(堀井 六郎:昭和歌謡研究家)
1月9日、国民的歌手・八代亜紀が昨年12月30日に亡くなっていたというニュースが日本中を駆け巡った。東日本大震災勃発直後には被災地に駆けつけ、動物保護や女子刑務所慰問など、社会貢献活動にも積極的に取り組む姉御(あねご)肌の気質で、万人に愛された。半世紀にわたり私たちに歌声と笑顔を届けた八代亜紀の軌跡を、昭和歌謡研究家の堀井六郎氏がたどりながら、その死を悼んだ。(JBpress)
マスコミ報道の大きさで知る、「演歌の女王」の存在感
「演歌の女王」と称された国民的歌手、八代亜紀の訃報が1月10日発売のスポーツ新聞各紙の第1面に大きく掲載されました。年末の12月30日に急速進行性間質性肺炎で急逝、73歳でした。
生前、「療養中」という情報も流れていましたが、つい先日もBS11で『八代亜紀 いい歌いい話』が再放送されていたので、多くの人にとって衝撃的な訃報だったことでしょう。
訃報の翌日には、朝日の「天声人語」や産経の「産経抄」等が八代亜紀をさっそく取り上げ、評伝の短期連載を始めたスポーツ新聞もあり、その存在の大きさがうかがい知れます。
どちらのコラムにも代表曲の一つ『舟唄』が取り上げられていましたが、もしかしたら美空ひばりが歌っていたかもしれなかったこの曲が、レコード大賞と歌謡大賞をダブル受賞した『雨の慕情』よりも、八代亜紀を代表する歌なのかもしれません。
映画『トラック野郎・度胸一番星』にも出演したように、トラック運転手から女神のように崇められ、絶大な人気を誇った八代。たしかに配送業や各種運転手さんたちにとっては「雨、雨、降れ、降れ、もっと降れ」では仕事に差し支えるでしょうし、仕事のあとの一杯は「ぬるめの燗(かん)」が疲れを癒してくれたのかもしれません。
キャバレー回りが教えてくれた、感謝の気持ち
熊本県八代(やつしろ)市で生まれた「歌うこと」と「絵を描くこと」の大好きな少女は、昭和41年(1966)に中学を卒業すると地元のバス会社に就職。
おそらく、幼い頃に耳にしたコロムビア・ローズの『東京のバスガール』(日活で映画化もされました)のイメージから、バスガイドになれば仕事として歌も歌えるだろうとの思惑があったのでしょうが、あいにく観光バスの乗車も少なく、3か月ほどで退職します。
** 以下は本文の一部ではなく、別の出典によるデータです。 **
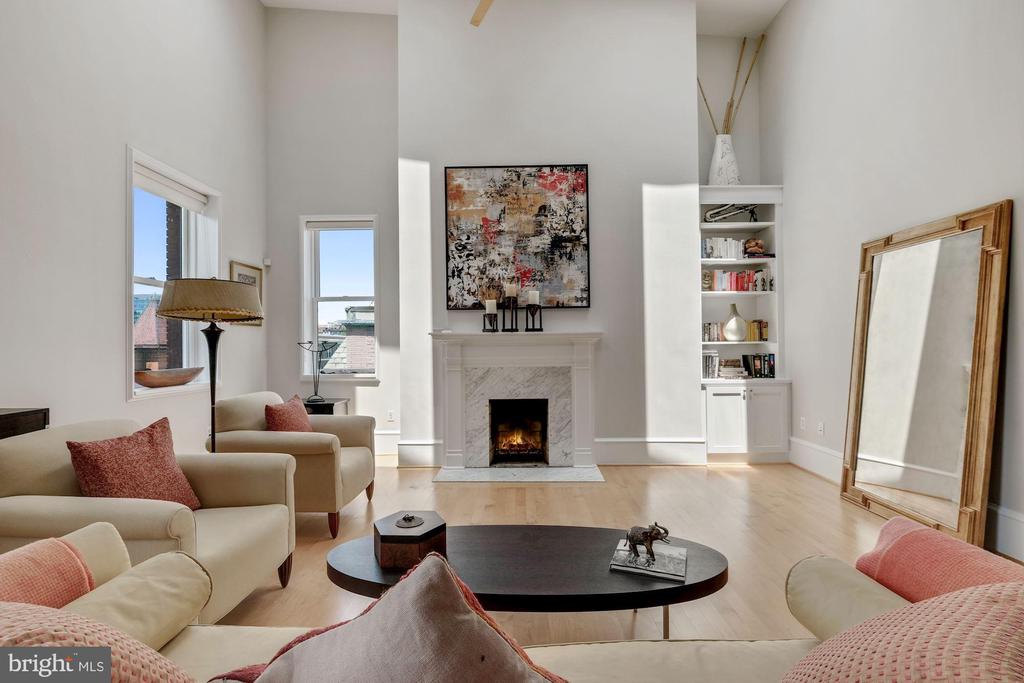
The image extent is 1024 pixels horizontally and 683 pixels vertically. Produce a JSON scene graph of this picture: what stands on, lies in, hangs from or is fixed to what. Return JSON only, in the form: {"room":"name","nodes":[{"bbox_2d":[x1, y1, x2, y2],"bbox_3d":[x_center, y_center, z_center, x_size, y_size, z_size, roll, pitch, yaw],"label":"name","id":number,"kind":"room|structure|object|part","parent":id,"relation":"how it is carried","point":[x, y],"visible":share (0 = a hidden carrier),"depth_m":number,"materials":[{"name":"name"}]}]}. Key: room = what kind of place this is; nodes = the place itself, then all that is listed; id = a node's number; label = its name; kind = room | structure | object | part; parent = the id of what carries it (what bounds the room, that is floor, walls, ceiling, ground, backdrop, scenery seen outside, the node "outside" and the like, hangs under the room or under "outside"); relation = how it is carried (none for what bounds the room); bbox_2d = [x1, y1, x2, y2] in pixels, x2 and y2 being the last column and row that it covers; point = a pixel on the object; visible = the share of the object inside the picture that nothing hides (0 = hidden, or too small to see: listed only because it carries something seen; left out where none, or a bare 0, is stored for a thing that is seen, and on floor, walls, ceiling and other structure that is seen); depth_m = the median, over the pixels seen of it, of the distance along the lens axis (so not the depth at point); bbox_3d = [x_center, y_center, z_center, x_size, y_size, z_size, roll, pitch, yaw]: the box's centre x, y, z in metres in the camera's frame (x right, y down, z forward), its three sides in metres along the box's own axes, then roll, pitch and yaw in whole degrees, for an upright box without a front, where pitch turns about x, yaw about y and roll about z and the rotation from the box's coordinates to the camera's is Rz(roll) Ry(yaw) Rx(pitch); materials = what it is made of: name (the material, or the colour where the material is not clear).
{"room":"living room","nodes":[
{"label":"living room","id":0,"kind":"room"},
{"bbox_2d":[1,0,265,450],"bbox_3d":[-2.724,-1.172,1.672,0.207,4.705,6.642,0,-1,1],"label":"left wall","id":1,"kind":"structure","parent":0,"point":[115,317],"depth_m":3.05,"materials":[{"name":"white paint"}]},
{"bbox_2d":[125,147,220,400],"bbox_3d":[-2.752,-0.437,3.786,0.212,1.810,1.097,0,-1,1],"label":"left window","id":2,"kind":"structure","parent":1,"relation":"in","point":[185,389],"depth_m":3.79,"materials":[{"name":"white glass"}]},
{"bbox_2d":[134,365,204,388],"bbox_3d":[-2.669,0.286,3.695,0.308,0.144,0.625,0,-1,1],"label":"wooden bowl","id":3,"kind":"object","parent":2,"relation":"on","point":[151,385],"visible":0.94,"depth_m":3.56,"materials":[{"name":"brown wood"}]},
{"bbox_2d":[131,160,208,213],"bbox_3d":[-2.697,-1.189,3.718,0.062,0.137,0.875,0,-1,1],"label":"roller blind","id":4,"kind":"object","parent":2,"relation":"attached to","point":[141,184],"visible":0.88,"depth_m":3.69,"materials":[{"name":"white fabric"}]},
{"bbox_2d":[230,259,263,324],"bbox_3d":[-2.555,-0.454,4.525,0.029,0.593,0.520,0,-1,1],"label":"framed picture","id":5,"kind":"object","parent":1,"relation":"attached to","point":[241,273],"visible":0.39,"depth_m":4.60},
{"bbox_2d":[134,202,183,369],"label":"building","id":6,"kind":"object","parent":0,"point":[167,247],"visible":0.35,"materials":[{"name":"brown brick"}]},
{"bbox_2d":[264,3,761,465],"bbox_3d":[0.127,-1.188,4.795,5.068,4.790,0.315,0,-1,1],"label":"back wall","id":7,"kind":"structure","parent":0,"point":[616,339],"depth_m":4.69,"materials":[{"name":"white paint"}]},
{"bbox_2d":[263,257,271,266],"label":"motion sensor","id":8,"kind":"object","parent":7,"relation":"attached to","point":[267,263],"visible":0.98,"depth_m":4.79,"materials":[{"name":"white"}]},
{"bbox_2d":[299,213,379,379],"bbox_3d":[-1.788,-0.432,5.009,0.828,1.752,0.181,0,-1,1],"label":"window","id":9,"kind":"structure","parent":7,"relation":"in","point":[315,323],"depth_m":5.02,"materials":[{"name":"white glass"}]},
{"bbox_2d":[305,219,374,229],"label":"window blind","id":10,"kind":"object","parent":9,"relation":"attached to","point":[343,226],"visible":0.97,"depth_m":4.92,"materials":[{"name":"white"}]},
{"bbox_2d":[373,429,400,456],"bbox_3d":[-2.056,1.057,4.868,2.048,0.242,0.022,0,-1,1],"label":"baseboard","id":11,"kind":"structure","parent":7,"relation":"attached to","point":[385,449],"depth_m":4.86,"materials":[{"name":"white paint"}]},
{"bbox_2d":[387,410,394,421],"bbox_3d":[-1.237,0.767,4.835,0.072,0.115,0.009,0,-1,1],"label":"wall socket","id":12,"kind":"object","parent":7,"relation":"attached to","point":[391,415],"visible":0.99,"depth_m":4.83,"materials":[{"name":"white plastic"}]},
{"bbox_2d":[395,440,442,466],"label":"baseboard","id":13,"kind":"structure","parent":7,"relation":"attached to","point":[405,451],"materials":[{"name":"white paint"}]},
{"bbox_2d":[429,331,602,476],"bbox_3d":[0.061,0.550,4.367,1.608,1.222,0.361,0,-1,1],"label":"fireplace","id":14,"kind":"object","parent":7,"relation":"attached to","point":[455,379],"visible":1,"depth_m":4.36,"materials":[{"name":"white stone"}]},
{"bbox_2d":[481,303,497,332],"bbox_3d":[-0.199,-0.222,4.218,0.132,0.286,0.131,0,-1,1],"label":"candle holder","id":15,"kind":"object","parent":14,"relation":"on","point":[483,329],"visible":0.99,"depth_m":4.19,"materials":[{"name":"black metal"}]},
{"bbox_2d":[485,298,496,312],"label":"candle","id":16,"kind":"object","parent":15,"relation":"on","point":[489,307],"visible":0.95,"depth_m":4.14,"materials":[{"name":"white wax"}]},
{"bbox_2d":[503,283,518,332],"bbox_3d":[-0.004,-0.307,4.237,0.126,0.453,0.127,0,-1,1],"label":"candle holder","id":17,"kind":"object","parent":14,"relation":"on","point":[512,329],"visible":1,"depth_m":4.21,"materials":[{"name":"black metal"}]},
{"bbox_2d":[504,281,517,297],"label":"candle","id":18,"kind":"object","parent":17,"relation":"on","point":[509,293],"visible":0.91,"depth_m":4.13,"materials":[{"name":"wax"}]},
{"bbox_2d":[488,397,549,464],"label":"firebox","id":19,"kind":"object","parent":14,"relation":"in","point":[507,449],"visible":0.93,"depth_m":4.60,"materials":[{"name":"black"}]},
{"bbox_2d":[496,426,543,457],"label":"fire","id":20,"kind":"object","parent":14,"relation":"in","point":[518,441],"visible":0.91,"depth_m":4.47,"materials":[{"name":"orange"}]},
{"bbox_2d":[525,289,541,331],"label":"candle holder","id":21,"kind":"object","parent":14,"relation":"on","point":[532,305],"visible":0.99,"depth_m":4.19,"materials":[{"name":"black metal"}]},
{"bbox_2d":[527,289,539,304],"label":"candle","id":22,"kind":"object","parent":21,"relation":"on","point":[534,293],"visible":0.96,"depth_m":4.17,"materials":[{"name":"white wax"}]},
{"bbox_2d":[444,164,590,310],"bbox_3d":[0.050,-0.980,4.415,1.305,1.337,0.042,0,-1,1],"label":"abstract painting","id":23,"kind":"object","parent":7,"relation":"attached to","point":[580,174],"visible":0.99,"depth_m":4.40},
{"bbox_2d":[596,439,707,464],"bbox_3d":[1.272,1.045,4.468,1.301,0.217,0.020,0,-1,1],"label":"baseboard","id":24,"kind":"structure","parent":7,"relation":"attached to","point":[690,445],"depth_m":4.46,"materials":[{"name":"white paint"}]},
{"bbox_2d":[698,184,789,461],"bbox_3d":[2.208,-0.149,4.675,0.871,2.568,0.470,0,-1,1],"label":"built-in bookcase","id":25,"kind":"object","parent":7,"relation":"attached to","point":[726,429],"visible":0.64,"depth_m":4.53,"materials":[{"name":"white paint"}]},
{"bbox_2d":[702,350,719,378],"bbox_3d":[1.915,0.223,4.663,0.216,0.263,0.190,0,-1,1],"label":"book row","id":26,"kind":"object","parent":25,"relation":"in","point":[710,359],"visible":0.69,"depth_m":4.58,"materials":[{"name":"paper"}]},
{"bbox_2d":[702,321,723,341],"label":"book row","id":27,"kind":"object","parent":25,"relation":"in","point":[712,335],"visible":0.77,"depth_m":4.64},
{"bbox_2d":[708,134,739,185],"bbox_3d":[2.105,-1.738,4.678,0.303,0.564,0.283,0,-1,1],"label":"white vase","id":28,"kind":"object","parent":25,"relation":"on","point":[726,182],"visible":0.83,"depth_m":4.60,"materials":[{"name":"white ceramic"}]},
{"bbox_2d":[698,34,764,134],"bbox_3d":[2.216,-2.440,4.868,0.799,1.438,0.230,0,-1,1],"label":"branches","id":29,"kind":"object","parent":28,"relation":"in","point":[710,114],"visible":0.53,"depth_m":4.84,"materials":[{"name":"brown wood"}]},
{"bbox_2d":[703,237,746,260],"bbox_3d":[2.090,-0.909,4.685,0.440,0.226,0.183,0,-1,1],"label":"book row","id":30,"kind":"object","parent":25,"relation":"in","point":[712,255],"visible":0.72,"depth_m":4.61,"materials":[{"name":"white paper"}]},
{"bbox_2d":[705,203,758,222],"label":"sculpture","id":31,"kind":"object","parent":25,"relation":"in","point":[738,210],"visible":0.81,"depth_m":4.65,"materials":[{"name":"metal"}]},
{"bbox_2d":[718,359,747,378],"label":"book stack","id":32,"kind":"object","parent":25,"relation":"in","point":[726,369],"visible":0.95,"depth_m":4.59,"materials":[{"name":"paper"}]},
{"bbox_2d":[723,303,746,342],"bbox_3d":[2.207,-0.181,4.684,0.219,0.379,0.223,0,-1,-39],"label":"white vase","id":33,"kind":"object","parent":25,"relation":"in","point":[740,335],"visible":0.99,"depth_m":4.61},
{"bbox_2d":[702,269,769,290],"bbox_3d":[2.203,-0.599,4.698,0.680,0.213,0.184,0,-1,1],"label":"row of books","id":34,"kind":"object","parent":25,"relation":"in","point":[734,287],"visible":0.71,"depth_m":4.63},
{"bbox_2d":[743,238,765,256],"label":"sculpture","id":35,"kind":"object","parent":25,"relation":"in","point":[758,243],"visible":0.86,"depth_m":4.63,"materials":[{"name":"brown"}]},
{"bbox_2d":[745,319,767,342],"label":"book row","id":36,"kind":"object","parent":25,"relation":"in","point":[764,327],"visible":0.63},
{"bbox_2d":[741,353,775,378],"bbox_3d":[2.452,0.240,4.689,0.305,0.234,0.169,0,-1,1],"label":"book row","id":37,"kind":"object","parent":25,"relation":"in","point":[772,367],"visible":0.9,"depth_m":4.63,"materials":[{"name":"black paper"}]},
{"bbox_2d":[268,0,784,35],"bbox_3d":[0.068,-3.373,2.582,5.448,0.230,6.002,0,-1,1],"label":"ceiling","id":38,"kind":"structure","parent":0,"point":[772,14],"depth_m":4.75,"materials":[{"name":"white paint"}]},
{"bbox_2d":[470,0,493,25],"bbox_3d":[-0.094,-2.777,3.144,1.328,0.808,1.311,0,-1,1],"label":"ceiling fan","id":39,"kind":"object","parent":38,"relation":"hanging from","point":[483,8],"visible":0.99,"depth_m":3.58,"materials":[{"name":"wood"}]},
{"bbox_2d":[213,456,989,643],"bbox_3d":[-0.010,1.183,1.584,5.863,0.102,7.461,0,-1,1],"label":"floor","id":40,"kind":"structure","parent":0,"point":[598,492],"depth_m":2.99,"materials":[{"name":"brown wood"}]},
{"bbox_2d":[0,407,48,439],"bbox_3d":[-2.516,0.753,1.803,0.424,0.837,1.109,0,-1,1],"label":"side table","id":41,"kind":"object","parent":40,"relation":"on","point":[7,415],"visible":0.27,"depth_m":2.24,"materials":[{"name":"brown wood"}]},
{"bbox_2d":[0,419,296,620],"bbox_3d":[-1.484,0.762,1.968,0.883,0.788,0.886,0,-1,1],"label":"armchair","id":42,"kind":"object","parent":40,"relation":"on","point":[31,449],"visible":0.61,"depth_m":1.79,"materials":[{"name":"beige fabric"}]},
{"bbox_2d":[66,419,200,509],"bbox_3d":[-1.564,0.557,1.977,0.261,0.400,0.450,0,-1,1],"label":"red pillow","id":43,"kind":"object","parent":42,"relation":"on","point":[107,453],"visible":0.82,"depth_m":1.91,"materials":[{"name":"red fabric"}]},
{"bbox_2d":[156,279,260,456],"bbox_3d":[-1.742,0.388,2.724,0.510,1.481,0.511,0,-1,1],"label":"floor lamp","id":44,"kind":"object","parent":40,"relation":"on","point":[213,419],"visible":0.84,"depth_m":2.64,"materials":[{"name":"metal"}]},
{"bbox_3d":[-1.732,-0.232,2.746,0.600,0.220,0.561,0,-1,1],"label":"lamp shade","id":45,"kind":"part","parent":44,"relation":"part of","materials":[{"name":"beige fabric"}]},
{"bbox_2d":[205,391,377,538],"bbox_3d":[-1.438,0.775,3.231,0.866,0.798,0.870,0,-1,1],"label":"armchair","id":46,"kind":"object","parent":40,"relation":"on","point":[353,435],"visible":0.63,"depth_m":2.91,"materials":[{"name":"beige fabric"}]},
{"bbox_2d":[264,395,313,432],"bbox_3d":[-1.503,0.571,3.217,0.217,0.372,0.454,0,-1,1],"label":"red pillow","id":47,"kind":"object","parent":46,"relation":"on","point":[281,427],"visible":0.65,"depth_m":3.11,"materials":[{"name":"red fabric"}]},
{"bbox_2d":[302,398,348,415],"bbox_3d":[-1.921,0.885,4.625,0.505,0.580,0.428,0,-1,1],"label":"side table","id":48,"kind":"object","parent":40,"relation":"on","point":[329,409],"visible":0.21,"depth_m":4.48,"materials":[{"name":"black wood"}]},
{"bbox_2d":[297,338,334,402],"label":"candle holder","id":49,"kind":"object","parent":48,"relation":"on","point":[315,395],"visible":1,"depth_m":4.62,"materials":[{"name":"black metal"}]},
{"bbox_2d":[25,522,1008,682],"bbox_3d":[-0.016,0.746,0.760,2.608,0.858,0.944,0,-1,1],"label":"sofa","id":50,"kind":"object","parent":40,"relation":"on","point":[195,630],"visible":0.49,"depth_m":1.03,"materials":[{"name":"beige fabric"}]},
{"bbox_2d":[0,537,93,612],"bbox_3d":[-1.073,0.578,0.913,0.255,0.284,0.441,0,-1,1],"label":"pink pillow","id":51,"kind":"object","parent":50,"relation":"on","point":[87,586],"visible":0.69,"depth_m":1.00,"materials":[{"name":"pink fabric"}]},
{"bbox_2d":[0,599,196,682],"bbox_3d":[-0.676,0.507,0.568,0.478,0.420,0.459,0,-1,-13],"label":"pink pillow","id":52,"kind":"object","parent":50,"relation":"on","point":[31,616],"visible":0.91,"depth_m":0.62,"materials":[{"name":"fabric"}]},
{"bbox_2d":[221,551,566,682],"bbox_3d":[-0.178,0.563,0.722,0.565,0.412,0.447,-1,-1,45],"label":"throw pillow","id":53,"kind":"object","parent":50,"relation":"on","point":[481,660],"visible":1,"depth_m":0.73,"materials":[{"name":"fabric"}]},
{"bbox_2d":[781,578,1023,682],"bbox_3d":[0.612,0.517,0.615,0.489,0.435,0.515,0,-1,-21],"label":"pink pillow","id":54,"kind":"object","parent":50,"relation":"on","point":[976,592],"visible":1,"depth_m":0.63,"materials":[{"name":"pink fabric"}]},
{"bbox_2d":[853,517,1023,603],"bbox_3d":[0.991,0.578,1.004,0.256,0.292,0.461,0,-1,1],"label":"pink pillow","id":55,"kind":"object","parent":50,"relation":"on","point":[950,554],"visible":0.63,"depth_m":1.03,"materials":[{"name":"pink fabric"}]},
{"bbox_2d":[432,465,604,482],"bbox_3d":[0.059,1.156,4.119,1.462,0.019,0.570,0,-1,1],"label":"hearth","id":56,"kind":"object","parent":40,"relation":"on","point":[473,476],"visible":0.96,"depth_m":4.08,"materials":[{"name":"stone"}]},
{"bbox_2d":[326,523,728,638],"bbox_3d":[0.057,0.966,1.719,1.481,0.370,0.596,0,-1,1],"label":"coffee table","id":57,"kind":"object","parent":40,"relation":"on","point":[664,600],"visible":0.78,"depth_m":1.59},
{"bbox_2d":[373,509,447,569],"bbox_3d":[-0.371,0.705,1.732,0.245,0.152,0.247,0,-1,-29],"label":"wooden box","id":58,"kind":"object","parent":57,"relation":"on","point":[385,536],"visible":0.95,"depth_m":1.64,"materials":[{"name":"brown wood"}]},
{"bbox_2d":[610,540,687,580],"bbox_3d":[0.499,0.774,1.701,0.245,0.023,0.232,-1,-1,21],"label":"book","id":59,"kind":"object","parent":57,"relation":"on","point":[670,568],"visible":0.79,"depth_m":1.64,"materials":[{"name":"paper"}]},
{"bbox_2d":[624,522,669,562],"bbox_3d":[0.471,0.683,1.635,0.129,0.123,0.107,0,-1,-18],"label":"elephant figurine","id":60,"kind":"object","parent":59,"relation":"on","point":[650,536],"visible":0.98,"depth_m":1.62,"materials":[{"name":"brown metal"}]},
{"bbox_2d":[841,199,1011,547],"bbox_3d":[2.504,0.197,2.966,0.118,1.862,1.065,0,-1,1],"label":"floor mirror","id":61,"kind":"object","parent":40,"relation":"on","point":[978,490],"visible":0.99,"depth_m":2.83,"materials":[{"name":"gold mirror"}]},
{"bbox_2d":[764,0,1023,560],"bbox_3d":[2.671,-1.085,1.626,0.190,4.409,6.546,0,-1,1],"label":"right wall","id":62,"kind":"structure","parent":0,"point":[998,188],"depth_m":3.33,"materials":[{"name":"white paint"}]},
{"bbox_2d":[799,417,806,430],"bbox_3d":[2.661,0.756,4.312,0.013,0.114,0.070,0,-1,1],"label":"wall socket","id":63,"kind":"object","parent":62,"relation":"attached to","point":[802,423],"visible":0.98,"depth_m":4.30,"materials":[{"name":"white plastic"}]},
{"bbox_2d":[817,421,824,435],"bbox_3d":[2.663,0.755,4.062,0.010,0.115,0.071,0,-1,1],"label":"wall socket","id":64,"kind":"object","parent":62,"relation":"attached to","point":[820,429],"visible":0.99,"depth_m":4.05,"materials":[{"name":"white plastic"}]},
{"bbox_2d":[791,436,1023,561],"bbox_3d":[2.587,1.007,1.731,0.020,0.198,5.607,0,-1,1],"label":"baseboard","id":65,"kind":"structure","parent":62,"relation":"attached to","point":[1012,514],"depth_m":2.90,"materials":[{"name":"white paint"}]},
{"label":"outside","id":66,"kind":"structure","parent":0,"visible":0},
{"bbox_2d":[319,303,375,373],"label":"neighboring building","id":67,"kind":"structure","parent":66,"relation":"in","point":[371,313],"depth_m":10.40,"materials":[{"name":"brick"}]}
]}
地元のキャバレーで年齢を偽りステージに立ちますが、父親の知人に見つかり勘当同然の叱責、いよいよ腹を据えての歌手修行のため、一人、上京。まだ16歳でした。
音楽学校で基礎を学び、数年後に銀座のクラブで歌えるところまでステップアップ、十分な収入を得られるようになった八代は、ホステスなど同性からの勧めも多くあって、昭和46年(1971)に『愛は死んでも』で、いよいよテイチクからデビューします。レコード歌手・八代亜紀の誕生でした。されど、ヒットとは縁遠く、レコードをカバンに詰めてのキャバレー回りが始まります。
10代後半から20代前半にかけての数年間の下積み暮らしが無駄でなかったことは、レコードを買ってくださり、歌を聴きに来てくださったお客様へのご返礼としてのステージ上での笑顔が物語っています。
たとえ歌の内容が悲しいものであったとしても、お客さんを前にしたときには、「ありがとう」の気持ちを込めて笑顔で歌うことを心がけたのです。